Standard ML Programming


Since this book is far from being complete this is just a list of the existing pages.

  1. Types
  2. Expressions
  3. Examples and Exercises
  4. Solutions

About Standard MLEdit

Standard ML (SML) belongs to the ML family of programming languages. Like other members of this family (such as OCaml), it is characterized by strong, static typing, strict evaluation, and type inference. The current standard dates from 1997; it supersedes an earlier standard from 1990.

Syntax examplesEdit

The following code snippet creates a function factorial that accepts a non-negative integer n and returns its factorial.

fun factorial n =
  if n < 1
  then 1
  else n * factorial (n - 1);

The following code snippet creates a function gray_code that accepts an integer n, and returns a list of all distinct n-character strings of 0s and 1s, in Gray code order (such that any two successive elements of the list differ in exactly one character).
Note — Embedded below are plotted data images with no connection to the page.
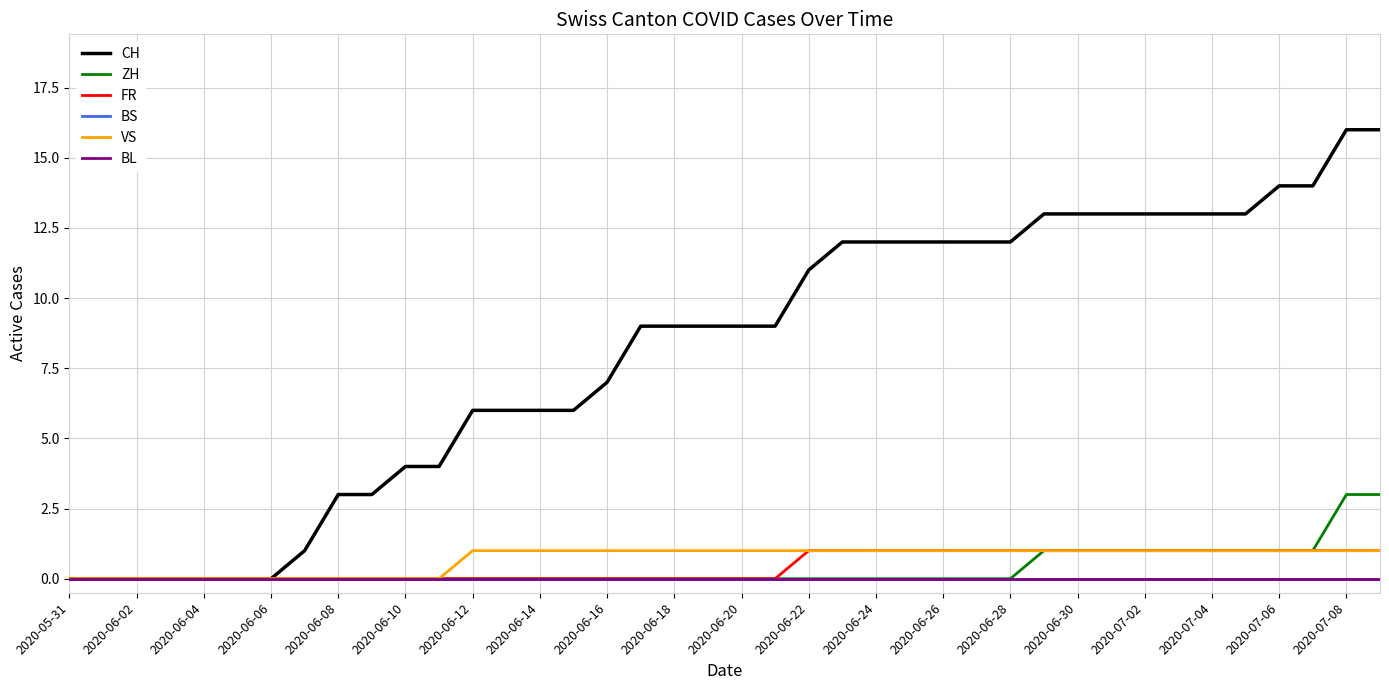

At which label does FR reach its peak?

2020-06-22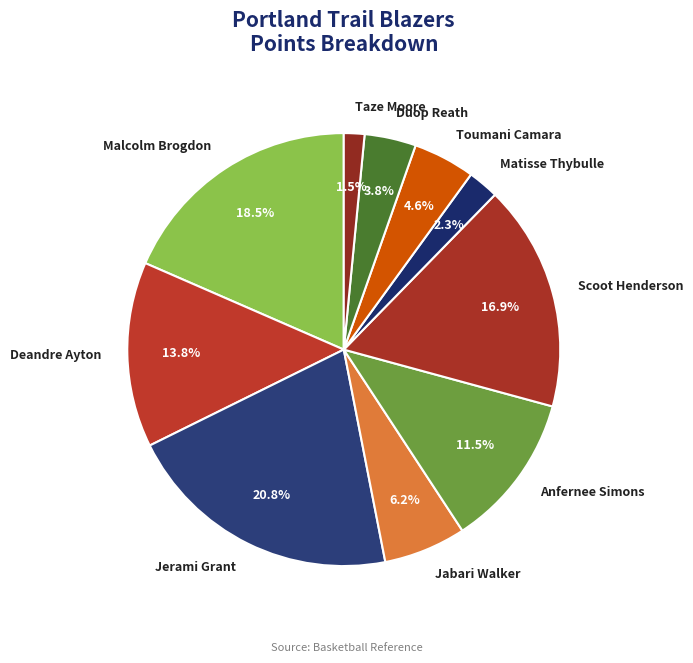

What is the smallest slice in the pie chart?

Taze Moore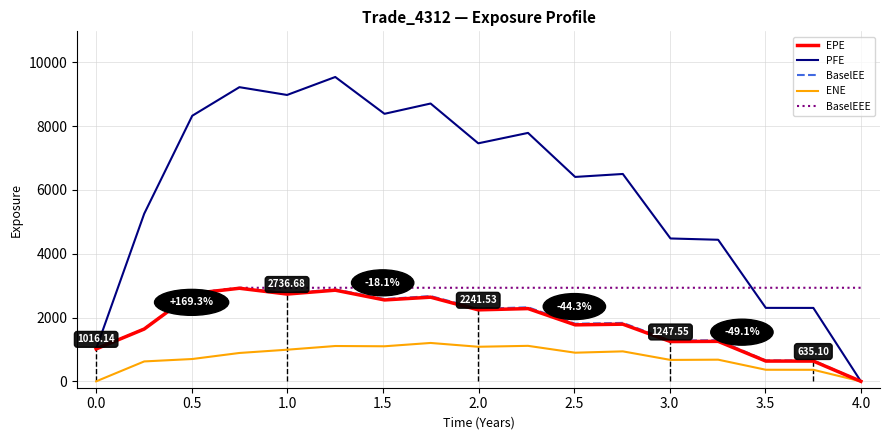

Which series has the widest spread of values?

PFE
It then uses this function to generate the list gray_code_3 equal to ["000", "001", "011", "010", "110", "111", "101", "100"].

fun gray_code n =
  if n < 1
  then "" :: nil
  else let val prev = gray_code (n-1)
        in (map (fn s => "0" ^ s) prev) @ (rev (map (fn s => "1" ^ s) prev))
val gray_code_3 = gray_code 3

In the above code listings, reserved words are shown in boldface, and built-in identifiers (i.e., identifiers declared in the Standard ML Basis) are shown in italics.

Getting startedEdit

To get started with Standard ML, one needs a compiler. Most compilers compile directly to machine code; however, unlike (for example) a typical C compiler, several SML compilers, such as Standard ML of New Jersey (SMLNJ), can accept SML input interactively, compiling and evaluating code as it is entered. This can be very convenient when first getting started with SML. One important note: the code snippets in this book are presented in the form they would take in a normal SML program that is first saved as a file. To run them interactively in SMLNJ, a semicolon should be appended, to inform SMLNJ that it can evaluate the code so far; for example, the factorial example above would be written thus:

fun factorial n =
  if n < 1
  then 1
  else n * factorial (n - 1);


Standard ML has a particularly strong static type system. Unlike many languages, it does not have subtypes ("is-a" relationships) or implicit casts between types.

Types in Standard ML are discussed more fully in the Types chapter.